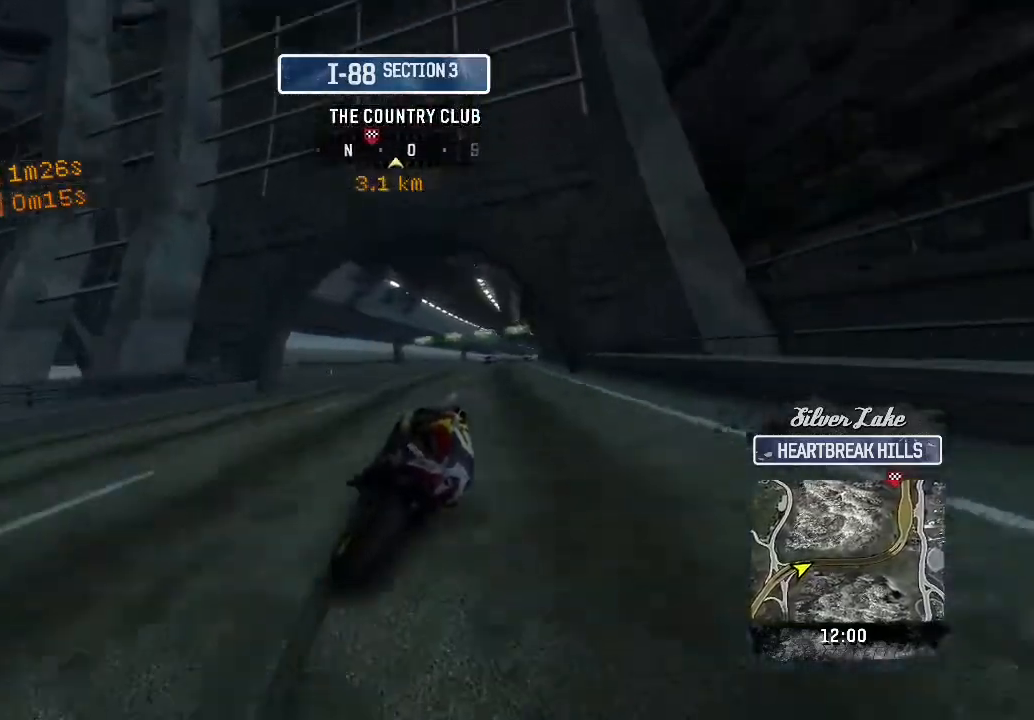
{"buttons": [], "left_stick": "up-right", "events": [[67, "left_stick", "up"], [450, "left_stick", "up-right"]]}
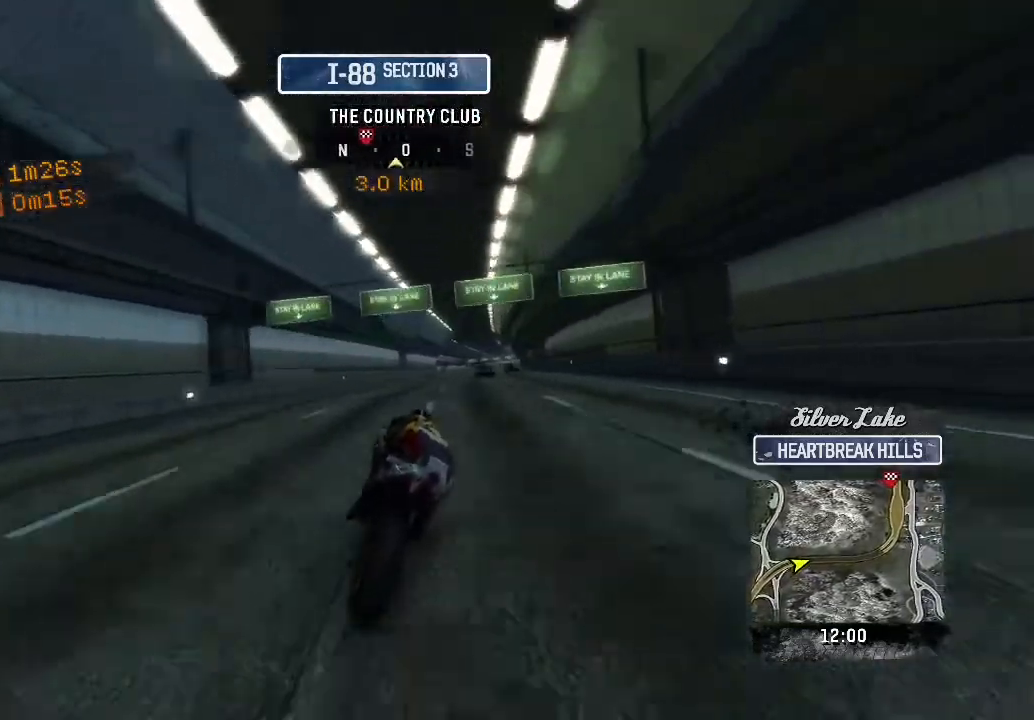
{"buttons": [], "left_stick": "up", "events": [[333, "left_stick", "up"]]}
...
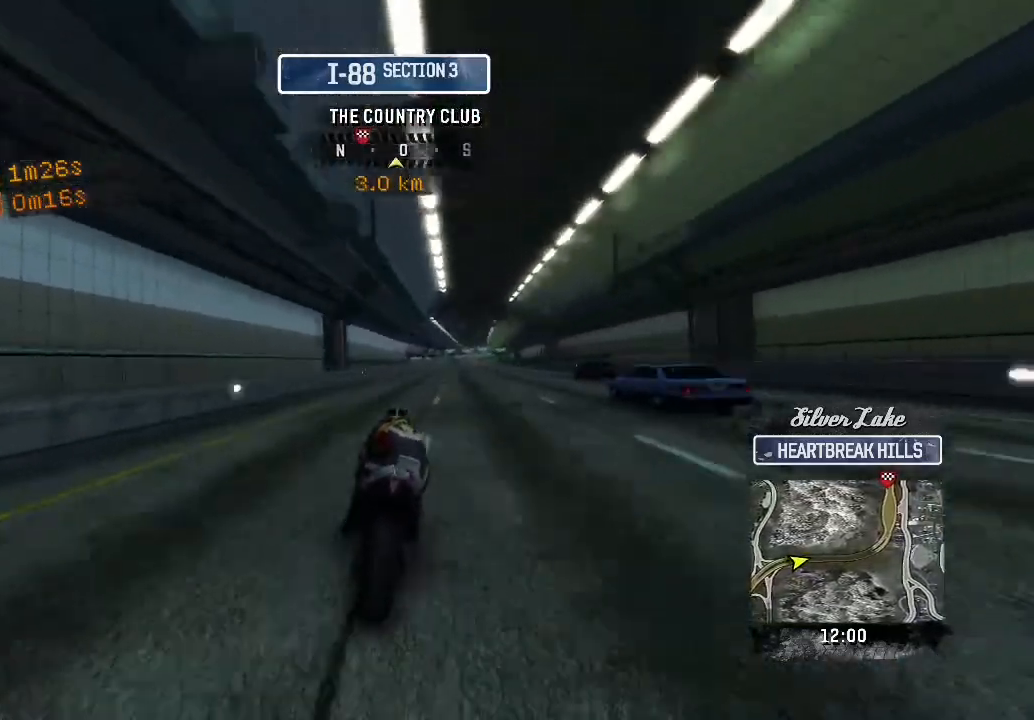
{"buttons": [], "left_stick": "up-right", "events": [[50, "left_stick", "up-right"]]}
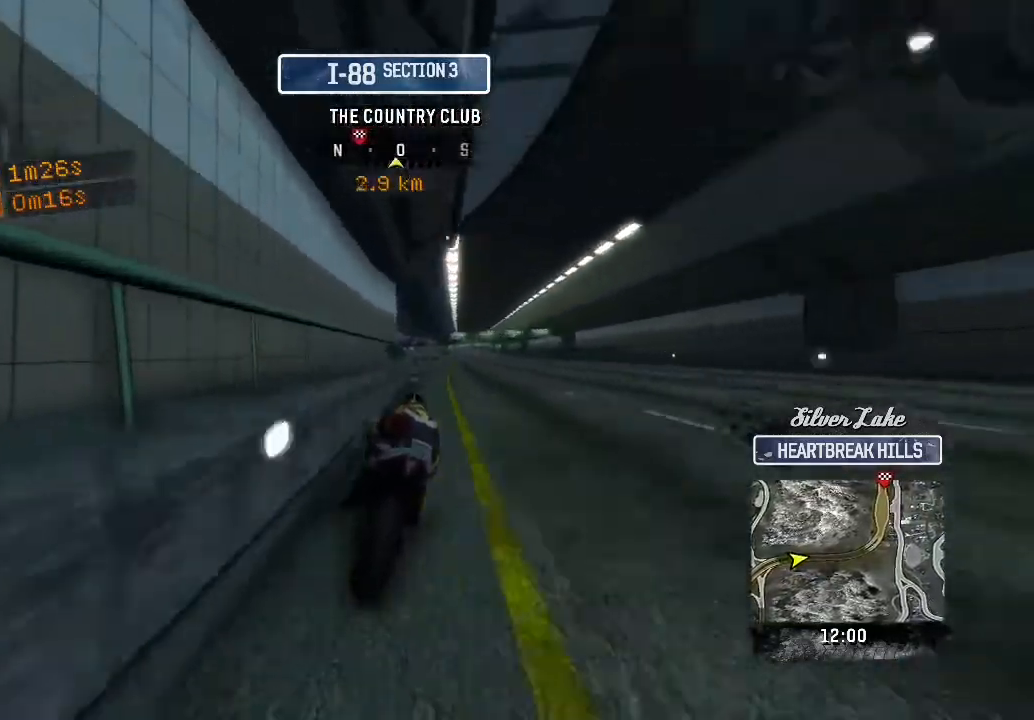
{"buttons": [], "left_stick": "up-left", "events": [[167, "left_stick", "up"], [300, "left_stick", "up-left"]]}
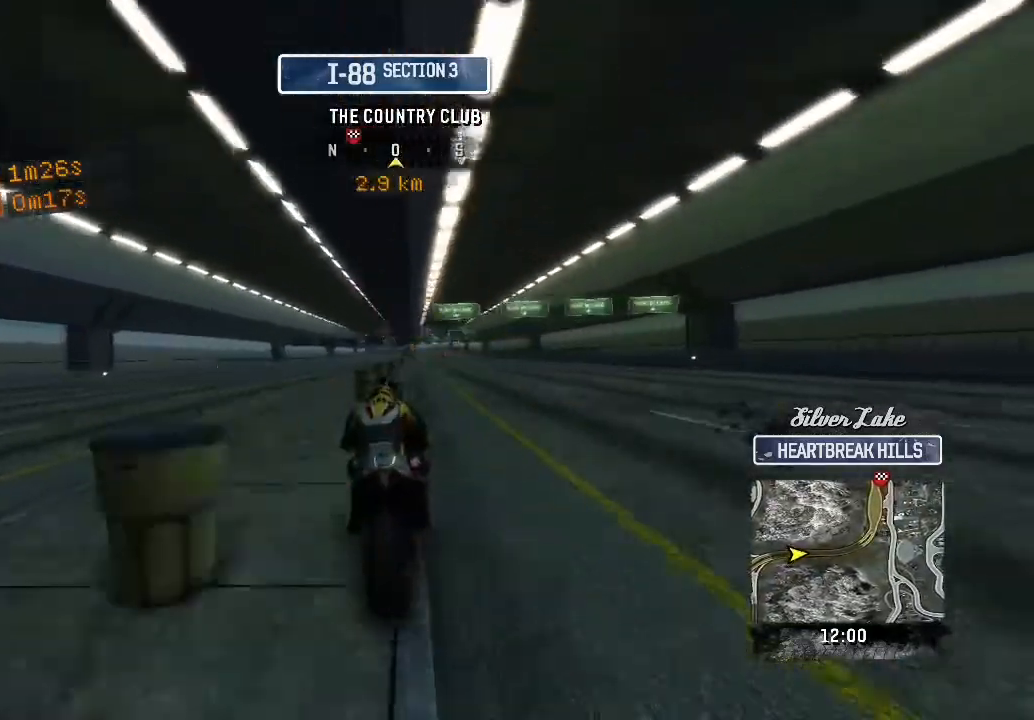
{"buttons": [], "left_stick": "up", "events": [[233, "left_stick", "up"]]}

Work instruction:
Check each line of the listing above for the string "right". Report only how many have it.

Task response:
2